**STATED GOAL 1**
Decide whether each of the following statements agrees with the economic news post, answering yes or no and quoting the deciding words of the post: (a) gross domestic product grew at a 2.5 percent annual rate in the second quarter; (b) initial claims for state unemployment benefits rose by 6,000; (c) the four-week moving average for new claims declined.
**STATED GOAL 2**
Proceed with the economic news post, writing onward from its final sentence.

Thursday, August 29, 2013

Thursday Morning News, Views, And Links -- Jobless Rate Improves; GDP Surges

Yes, I've been posting since about 6:30 a.m. and just noticed that it was Thursday, not Wednesday. That's what happens when one is retired, and has the day off from child care responsibilities. Actually, I only have the morning off. I will have the granddaughters this afternoon and early evening.

GDP surges in second quarter, they say. Let's see, Reuters is reporting:
The U.S. economy accelerated more quickly than expected in the second quarter thanks to a surge in exports, bolstering the case for the Federal Reserve to wind down a major economic stimulus program.
Gross domestic product grew at a 2.5 percent annual rate, according to revised estimates for the period that were released by the Commerce Department on Thursday. The quarter's growth rate was more than double the pace clocked in the prior three months.
The report could boost confidence that the economy is turning a corner despite government austerity measures. At the same time, a full recovery from the 2007-09 recession is probably years away as the U.S. jobless rate remains historically high at 7.4 percent.
Jobless news:
Initial claims for state unemployment benefits slipped 6,000 to a seasonally adjusted 331,000, the Labor Department said on Thursday.
Claims for the prior week were revised to show 1,000 more applications received than previously reported.
The four-week moving average for new claims, which irons out week-to-week volatility, ticked up 750 to 331,250, still holding at a level economists associate with a strengthening labor market.
Disclaimer: this is not an investment site. Do not make any investment decisions based on what you read here, or what you think you read here. 

Labor participation hits 34-year low

WSJ Links

Detroit woes add to angst over municipal debt
Bonds from some financially troubled issuers, like Puerto Rico and Chicago, have been particularly hard hit. Debt from the Windy City, which was downgraded by Moody's Investors Service last month amid questions about its pension liabilities, now yield about 1.50 percentage points more than a municipal market benchmark, up from about one percentage point in early July, according to Dan Toboja, senior vice president in fixed-income trading at investment bank and broker-dealer B.C. Ziegler & Co. in Chicago. Higher yields indicate lower prices.

**PROVIDED DATA**
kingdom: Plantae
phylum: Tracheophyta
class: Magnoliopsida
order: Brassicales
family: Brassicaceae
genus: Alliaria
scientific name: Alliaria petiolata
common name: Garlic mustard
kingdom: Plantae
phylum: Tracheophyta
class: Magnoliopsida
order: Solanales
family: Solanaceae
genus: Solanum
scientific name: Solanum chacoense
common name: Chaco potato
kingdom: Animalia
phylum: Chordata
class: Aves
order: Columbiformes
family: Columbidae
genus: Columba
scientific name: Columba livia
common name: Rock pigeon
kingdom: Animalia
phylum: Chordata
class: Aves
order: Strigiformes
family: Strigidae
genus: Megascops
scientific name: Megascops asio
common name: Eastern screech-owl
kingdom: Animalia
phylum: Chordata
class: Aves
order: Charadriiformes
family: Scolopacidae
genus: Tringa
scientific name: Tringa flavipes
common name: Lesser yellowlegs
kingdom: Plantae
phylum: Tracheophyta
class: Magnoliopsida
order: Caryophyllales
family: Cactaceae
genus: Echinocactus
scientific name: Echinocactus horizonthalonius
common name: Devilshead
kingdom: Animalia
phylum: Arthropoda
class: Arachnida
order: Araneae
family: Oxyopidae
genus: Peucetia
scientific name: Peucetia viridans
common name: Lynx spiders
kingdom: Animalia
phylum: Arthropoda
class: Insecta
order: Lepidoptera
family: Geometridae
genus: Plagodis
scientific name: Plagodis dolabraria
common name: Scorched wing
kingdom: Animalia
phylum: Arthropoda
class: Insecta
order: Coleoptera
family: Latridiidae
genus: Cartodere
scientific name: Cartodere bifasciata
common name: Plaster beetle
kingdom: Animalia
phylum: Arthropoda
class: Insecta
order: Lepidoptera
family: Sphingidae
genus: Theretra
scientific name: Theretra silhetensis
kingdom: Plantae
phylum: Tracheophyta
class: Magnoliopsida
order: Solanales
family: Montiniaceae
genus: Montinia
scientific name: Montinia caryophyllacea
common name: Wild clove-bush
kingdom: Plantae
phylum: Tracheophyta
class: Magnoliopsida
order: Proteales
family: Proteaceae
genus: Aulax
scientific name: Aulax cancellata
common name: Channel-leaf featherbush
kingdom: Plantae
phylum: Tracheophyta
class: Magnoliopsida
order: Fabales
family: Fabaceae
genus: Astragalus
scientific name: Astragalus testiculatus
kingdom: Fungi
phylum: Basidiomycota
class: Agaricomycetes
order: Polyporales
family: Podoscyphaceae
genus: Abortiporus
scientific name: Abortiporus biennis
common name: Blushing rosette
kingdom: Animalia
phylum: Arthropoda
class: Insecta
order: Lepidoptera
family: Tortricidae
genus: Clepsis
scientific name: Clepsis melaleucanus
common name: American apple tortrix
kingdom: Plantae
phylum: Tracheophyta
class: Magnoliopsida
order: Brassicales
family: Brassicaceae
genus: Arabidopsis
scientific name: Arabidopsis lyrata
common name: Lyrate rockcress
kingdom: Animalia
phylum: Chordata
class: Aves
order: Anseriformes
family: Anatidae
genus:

**EXERCISE OUTPUT 1**
(a) Yes: "Gross domestic product grew at a 2.5 percent annual rate"
(b) No: "Initial claims for state unemployment benefits slipped 6,000 to a seasonally adjusted 331,000"
(c) No: "ticked up 750 to 331,250"

**EXERCISE OUTPUT 2**
IBM has a new competitor: Amazon. Who wudda thought?
To understand the challenges facing makers of server systems, look to health-care staffing firm Schumacher Group.
The Lafayette, La., company, has been shifting a growing proportion of its computing chores to computers operated by Amazon.com Inc.  In the past year, Schumacher purchased just one server from Hewlett-Packard Co., says Douglas Menefee, Schumacher's chief information officer.
Five years ago, the company may have bought 50 such servers for as much as $12,000 apiece. "We don't really buy hardware anymore," says Mr. Menefee.
Many other companies are turning to operations like Amazon Web Services or Rackspace Hosting Inc. instead of buying and maintaining their own systems. The trend adds to a growing list of pressures for makers of servers, a crucial class of computers whose growth and profitability is being squeezed.
There are several story lines here. The biggest: Amazon is a trusted name in providing service. Very, very interesting. IBM doesn't have time for the "little guy." Amazon does. H-P, one word: clunky.

Syria: attack will be brief, limited.....and delayed. Stories everywhere; no link needed.

Ms Yellin playing down her chances of getting new job. The old glass ceiling.

Op-ed: $15/hour for McDonald's new workers will mean two things: fewer jobs in the fast-food industry, and a move to self-ordering at iPad kiosks. Personally, I like the idea of iPad-kiosk ordering.

Op-ed:  Here comes the unaffordable careless act. Same story, different verse. I no longer care; I will continue to post stories on this debacle, this train wreck, but I've long lost interest.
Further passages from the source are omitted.